In Eric Burns’ generously complimentary Best Practices Websnark, he comments on how maintaining a buffer and working ahead is a best practice. (He also names me “king of Best Practices,” rendering my adverb-adjective combination “generously complimentary” an understatement fit for the Papacy of understatements, but let’s not mince words)

In the commentary below the blog some very legitimate questions are raised about working ahead. Can cartoonists who work ahead be spontaneous? Can they interact with their audiences? Can they be as off-the-cuff funny as JIT (Just In Time) cartoonists? Is the Best Practice of maintaining a buffer at fault for making syndicate comics so uniformly stale?

I don’t seek to answer those questions here — I’m just pointing out that they get raised, and they’re valid. I’ve been woolgathering on the subject ever since the snark aired.

This morning I realized why, for me at least, the buffer is so important for the QUALITY of the strip, as opposed to the sheer QUANTITY required for unbroken daily updates over the course of four years.

Yesterday sucked, buffer-wise. I got two strips pencilled and inked, and I WANTED to get seven. I got stuck on what should have been an easy row, but the pencilling just wouldn’t flow. I mean, I could have scratched some faces out and inked them, and had the deadline been a critical one I would have. Depressed about my failure to deliver the goods (to me, not to you… you GOT your goods last night) I went to bed hoping the morning would bring a fresh look at things.

Well, it did. I sat down this morning and a fresh look at the script resulted in pencil work that was funnier and better story-wise than anything I could have forced out yesterday. Sure, I still WISH I’d been able to do this yesterday, and I’ve got my work cut out for me TODAY if I’m going to meet my goal for buffer-building this week, but I haven’t allowed that goal to compromise the quality of the strip.

If I were pencilling, inking, coloring, and uploading one strip per day, every day, then on the days when I’m uninspired, unfunny, and non-productive, you’d get crap instead of Schlock (an ironic turn of phrase, I know). And now, I’ve got stuff to get back to. A stack of scripts awaits my freshly-perspectificated (no, it’s not a word. Sue me) pencils.

–Howard

Ah, to be in fifth grade again

One of the reasons I sit next to my daughter in Art Class is to keep her focused. She’s been in this class for almost a year now, and went through a rough patch where she was making trouble instead of making art, and it’s good to see her off that particular patch and making art again.
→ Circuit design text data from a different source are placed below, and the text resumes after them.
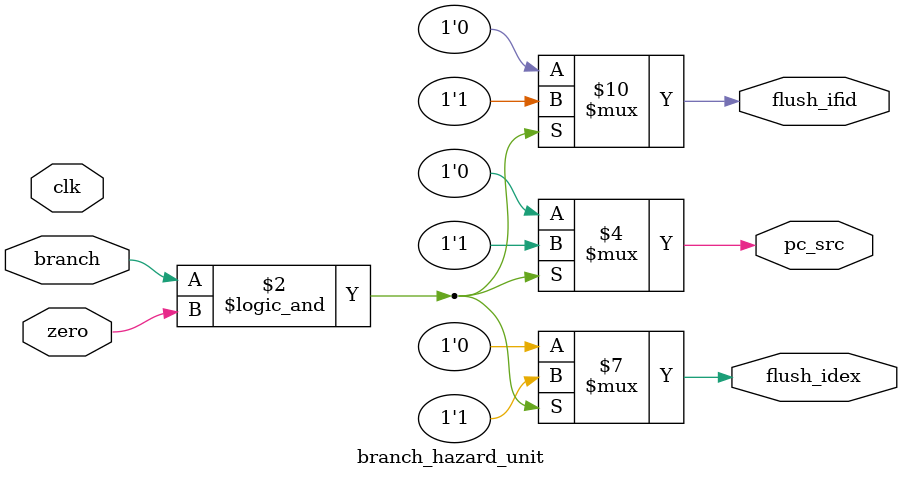
<source format=v>

module branch_hazard_unit (
    input wire branch,           // Branch signal from EX/MEM stage
    input wire zero,             // Zero flag from ALU in EX/MEM stage
    input wire clk,              // Clock signal
    output reg flush_ifid,       // Signal to flush IF/ID pipeline register
    output reg flush_idex,       // Signal to flush ID/EX pipeline register
    output reg pc_src            // Signal to select PC source (0 for PC+4, 1 for branch target)
);

    // Branch decision logic
    always @(*) begin
        // If branch instruction and condition is met (zero flag is set)
        if (branch && zero) begin
            flush_ifid = 1'b1;   // Flush the pipeline
            flush_idex = 1'b1;   // Flush ID/EX stage as well
            pc_src = 1'b1;       // Select branch target
        end else begin
            flush_ifid = 1'b0;   // No flush
            flush_idex = 1'b0;   // No flush for ID/EX
            pc_src = 1'b0;       // Continue with sequential execution
        end
    end

endmodule
</source>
One side-effect of sitting in a room full of 10-year-olds is that I get to listen to them converse. Mostly I remain silent, smiling to myself as I remember the kinds of inanity that sprung from MY lips 27 years ago. One conversation, though, required my commentary:

Apparently a few of the kids have a friend/acquaintance at school who has undergone chemotherapy, and has lost all her hair. One of the boys was insensitive enough to remark rather honestly (I thought) “she looks kind of silly with no hair.” The girl sitting across from him started working him over with a fairly inexpert version of the “you need to be more sensitive about how others look when they can’t control how they look” lecture.

I interrupted her without looking up from my artwork: “people with no hair DO look kind of silly.”

I didn’t say anything else, and I never looked up. The kids giggled, apparently amused and bemused at the thought that a person with a particular trait could make fun of that trait, and with completely deadpan delivery, no less, and the conversation veered off in other directions.

Hopefully they learn to do it themselves — being able to laugh at yourself allows you not so much to deflect scorn and criticism as to negate its effect altogether. Cruel little 10-year-olds stop making fun of you when they find out that A) you’re better at it than they are, and B) it doesn’t bother you. I hope their bald friend learns it too. She’s got a tougher row to hoe than most. Being a bald, fifth-grade girl… I shudder at the thought.